Esse rabisco eu estava devendo para mim. Mas só quis fazê-lo agora, sem dramas ou baixo astral, na boa, de modo catártico, numa espécie de hora da virada. Que confesso para vocês que eu nem bem sabia se um dia iria acontecer. Talvez devesse ter confiado mais em Deus e no meu histórico de superação. As sequelas físicas foram ruins, mas os traumas psicológicos foram punks. Aí vai o cronista de nosocômios...
Isso aconteceu em março do ano passado. Lá estava eu, derrubado, no box do banheiro, com meu currículo de atleta e tudo. Buscava ar e ele não vinha, do jeitinho que o genocida imitou na TV. Lembram? Quem estava do meu lado viu. E me ajudou! Só que eu morri. Por 17 dias. Só não me perguntem como é o lado de lá. Decepção meus caros leitores, não me lembro de absolutamente nada. Branco total, memória apagada. Igual os computadores do Alvorada pós-eleição. Bom… eu prometi!
Renasci ainda chapado. Mesmo fora do coma, mas ainda na UTI, não sei o que foi verdade ou alucinação. A enfermeira bonita que encostava no meu rosto enquanto eu dormia. Os dois enfermeiros que tagarelavam enquanto um trocava o meu respirador e o outro a sonda da urina. Aliás eu detestava os dois, o respirador e a sonda. A reunião de pelo menos meia dúzia de médicos encapuzados em volta de mim falando coisas em javanês e me olhando como se eu fosse um ET. Talvez tivessem razão.
Naquele momento tudo parecia real, como meu desespero em ver o Xan ser abatido a tiros pelos seguranças do Nove de Julho quando tentava me resgatar, com sua moto voadora, do quinto andar do prédio. Eu tinha certeza de que era refém do hospital. Pode ser que até fosse, mas no terceiro subsolo. Andar blindado e isolado da UTI Covid. E o meu filho me garantiu que nunca andou de motocicleta voadora.
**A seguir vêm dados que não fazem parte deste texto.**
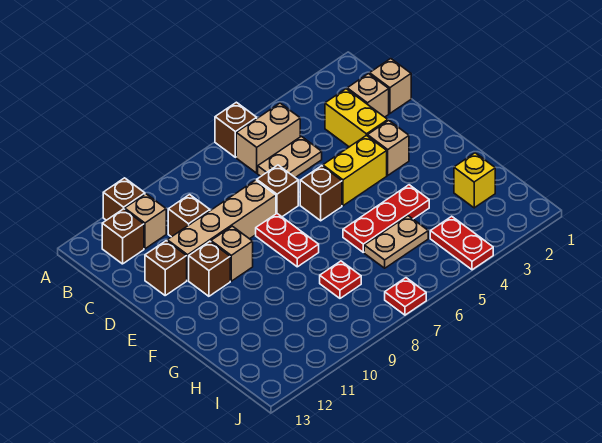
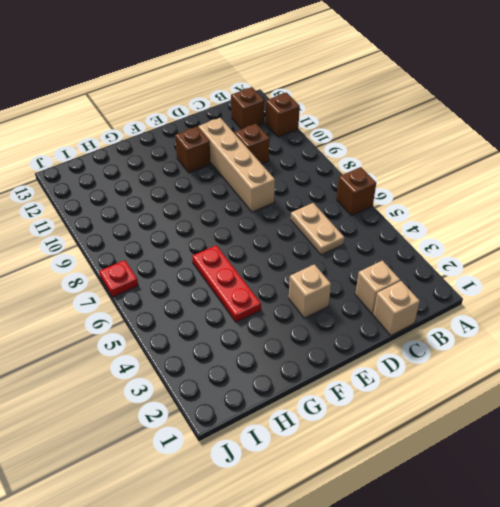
none -> tan 1x2 brick [236,103,300,173]
none -> tan 1x1 brick [125,194,166,249]
none -> yellow 1x2 brick [325,89,388,147]

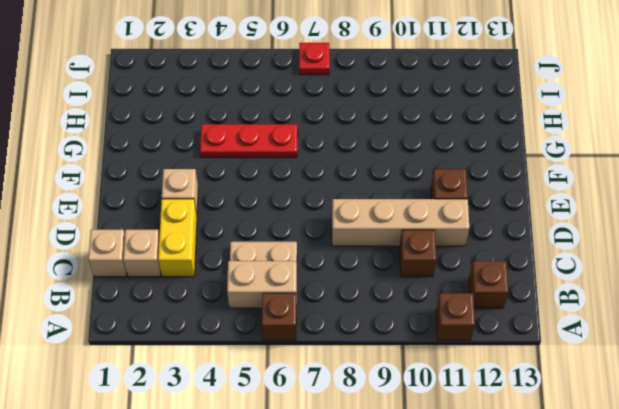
none -> tan 1x1 brick [125,194,166,249]
none -> brown 1x1 brick [257,165,298,217]
none -> brown 1x1 brick [145,241,187,295]

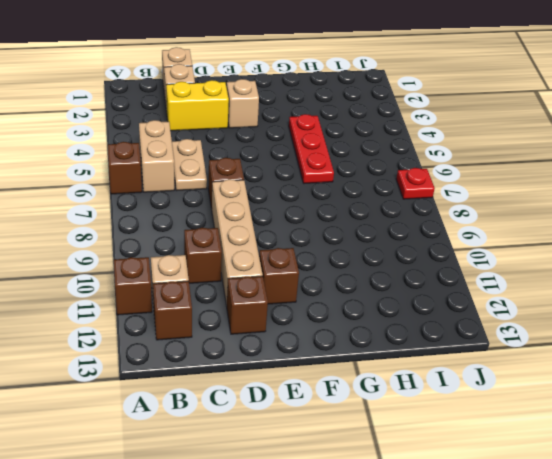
none -> yellow 1x2 brick [323,135,387,206]
none -> brown 1x1 brick [300,166,342,221]
none -> red 1x2 plate [256,214,319,267]

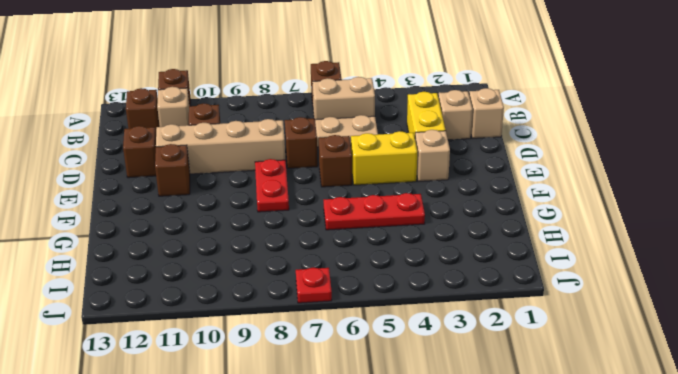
none -> tan 1x1 brick [211,226,253,281]
none -> yellow 1x1 brick [454,153,495,208]
none -> tan 1x2 plate [364,216,428,268]

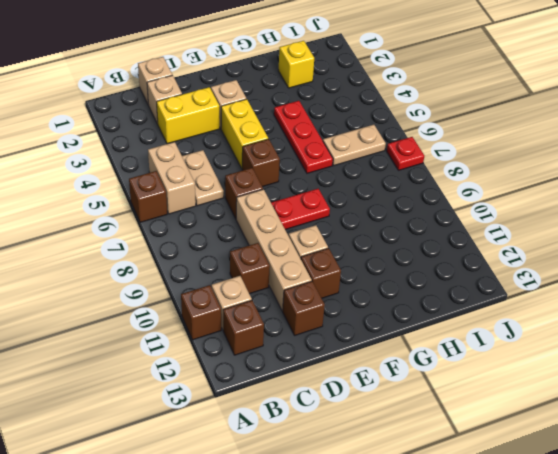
tan 1x2 plate [323,125,386,166] -> tan 1x2 plate turned to [364,216,428,268]
none -> red 1x1 plate [320,261,361,298]
none -> red 1x2 plate [430,216,493,270]

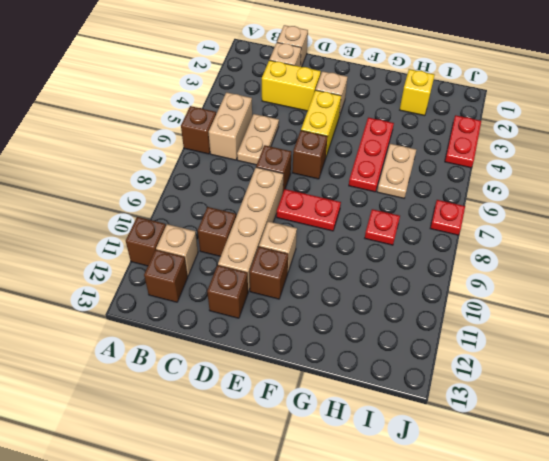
red 1x2 plate [445,115,481,168] -> red 1x2 plate turned to [430,216,493,270]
A bronca nos meus rebentos por não entrarem para me ver e ficarem conversando pela “janelinha” do estacionamento que, segundo minha moribunda concepção arquitetônica, ficava ao lado da UTI. Aquela que mal sabia eu ficava nas profundezas da batcaverna. Na verdade, eles estavam em casa e, por videoconferência, foi o primeiro "papo'' com o pai deles depois de 30 dias. Eles lembram de tudo que falei, eu só da "janelinha".
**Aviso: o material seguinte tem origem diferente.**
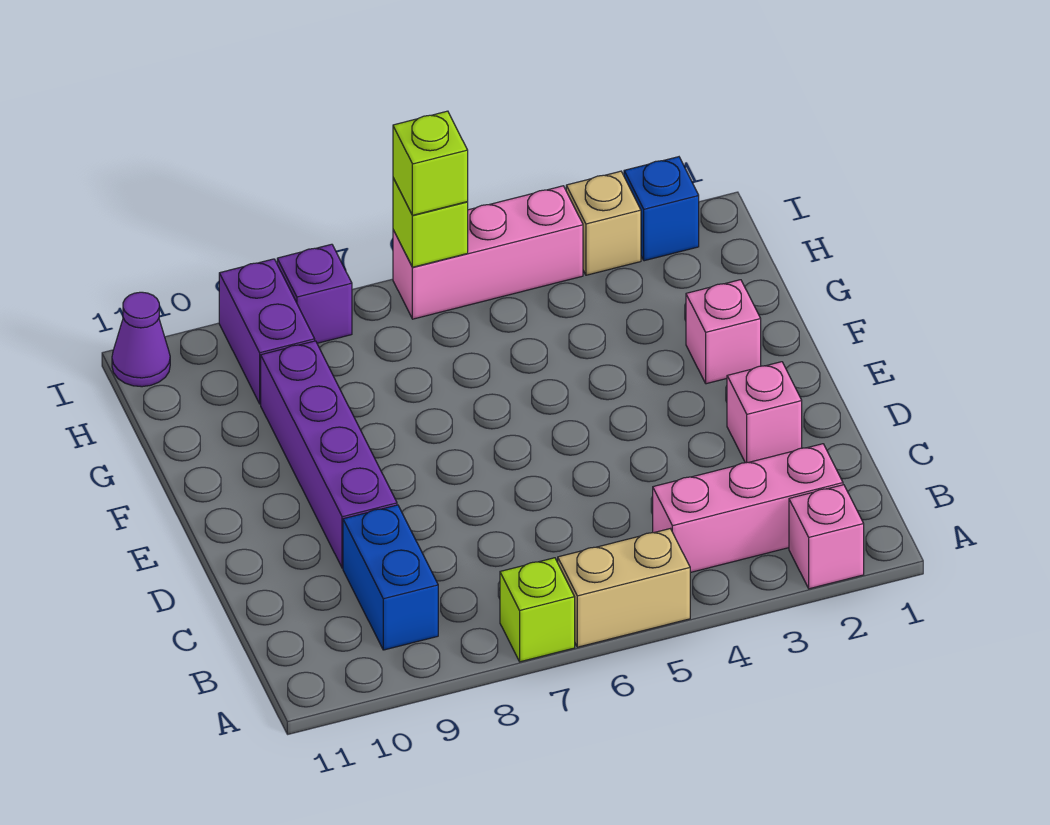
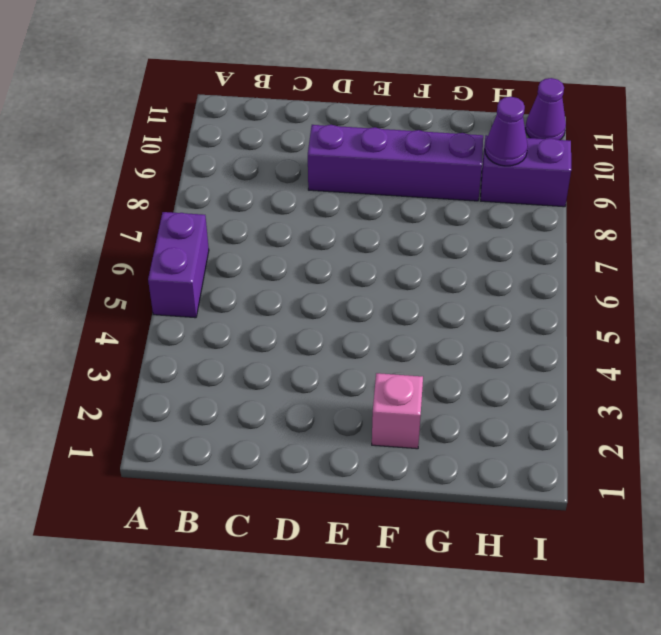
purple 1x2 brick [148,212,209,318] -> tan 1x2 brick [558,529,690,647]
purple 1x1 cone [485,97,528,166] -> none
none -> pink 1x1 brick [789,485,864,589]
none -> lime 1x1 brick [500,558,575,662]
none -> pink 1x3 brick [653,444,843,573]

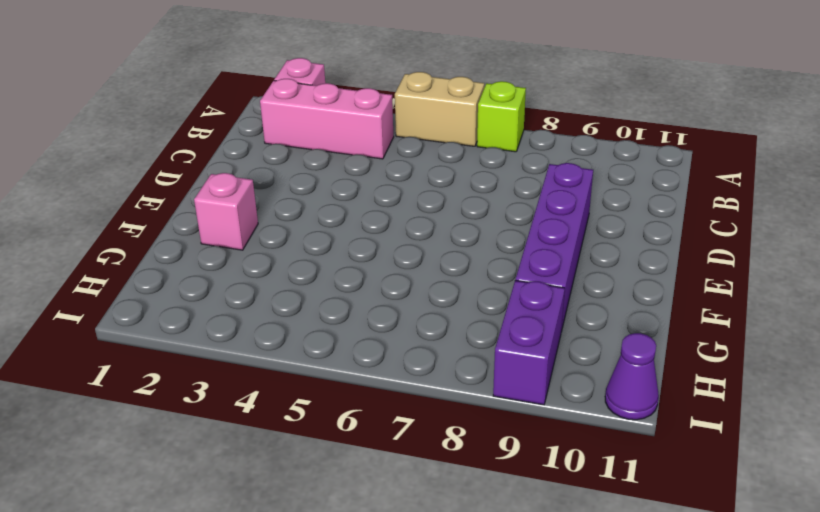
none -> blue 1x2 brick [343,505,438,650]
none -> pink 1x1 brick [727,362,802,463]
none -> blue 1x1 brick [624,157,699,261]

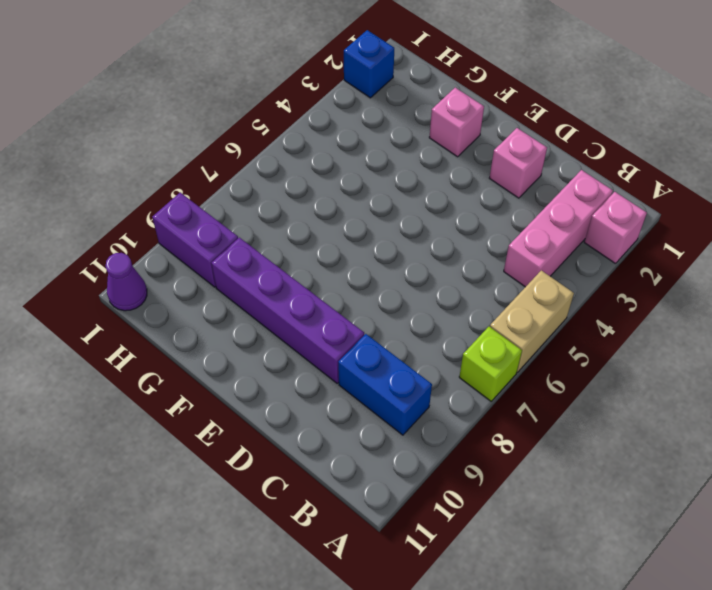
none -> tan 1x1 brick [566,171,641,275]
none -> pink 1x3 brick [393,186,583,319]
none -> purple 1x1 brick [277,244,352,343]

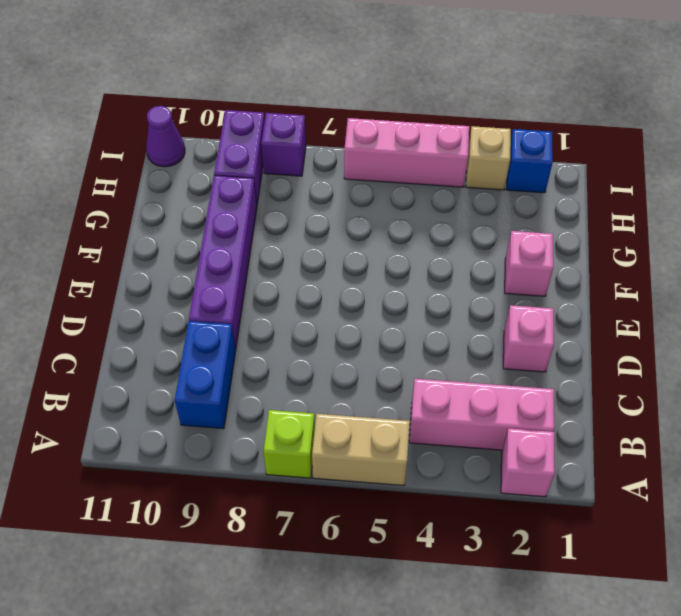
none -> lime 1x1 brick [393,178,468,267]
none -> lime 1x1 brick [393,111,468,215]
Eu me recordo é de ter falado com o Márcio, meu colega de BB, global officer, chique né!?, do Grupo Ímpar, controlador do hospital Nove de Julho, para negociar com o CEO do conglomerado a minha liberação do cativeiro da Peixoto Gomide. Vocês pensam que é fácil a vida de rabisqueiro, metido a cronista e poeta, na UTI? A usina não para!
Sim, foram muitas alucinações. Mas certas coisas de fato aconteceram. Como a minha queda da maca na porta do elevador da UTI. Enquanto o enfermeiro só virou as costas para mexer em não sei o que eu me levantei da maca, me apoiei nela, rodinhas destravadas, e caí sentado no chão. Ele de fato deu uma bobeada, mas nada que justificasse a admoestação que levou do hospital. Depois, já consciente, eu ouvi dele várias vezes que quase perdeu o emprego por minha causa. Zombetereismo dele à parte, aliás por isso eu o adorava, ele levou uma grande bronca dos meus “sequestradores”.
Depois desse episódio eu algumas vezes fui amarrado. Sim, pelos pulsos à grade da cama. Relaxem, com forte sedação associada. É procedimento padrão para refém inquieto. Aliás, isso deu origem a outra alucinação. Eles pensavam que me derrubavam com a sedação. Ledo engano, eu me lembro bem de ter falado para uma amiga do BB, que não sei o porquê apareceu, toda de branco, seca e penteada, na tela do meu monitor de sinais, para que ela pedisse aos caras para me desamarrar.
Outra “dura” da chefe, dela, levou a enfermeira que, já eu no quarto e consciente, me deixou ficar em pé sozinho, parado mesmo do lado da cama. Foi por insistência minha, bem-feito caí! Aliás ganhei com essas travessuras a pecha de irrequieto e rebelde. Olha que injustiça! Só faltava a Dona Genoveva ressuscitar ali também para falar “esse moleque tem bicho-carpinteiro”
Enfim, pro cabra que não tinha ar, morreu e ressuscitou barbarizando o nosocômio e depois, ao melhorar, não respirava sem aparelhos, não parava em pé, dormia com bota para neuropatia pós-covid, tomava banho sentado, usava fraldas e voltou a andar de andador, aquele troço pra colocar TV em cima, o que são os 18,4 minutos que o separam, provisoriamente, da sua melhor marca dos 10K? Oxi!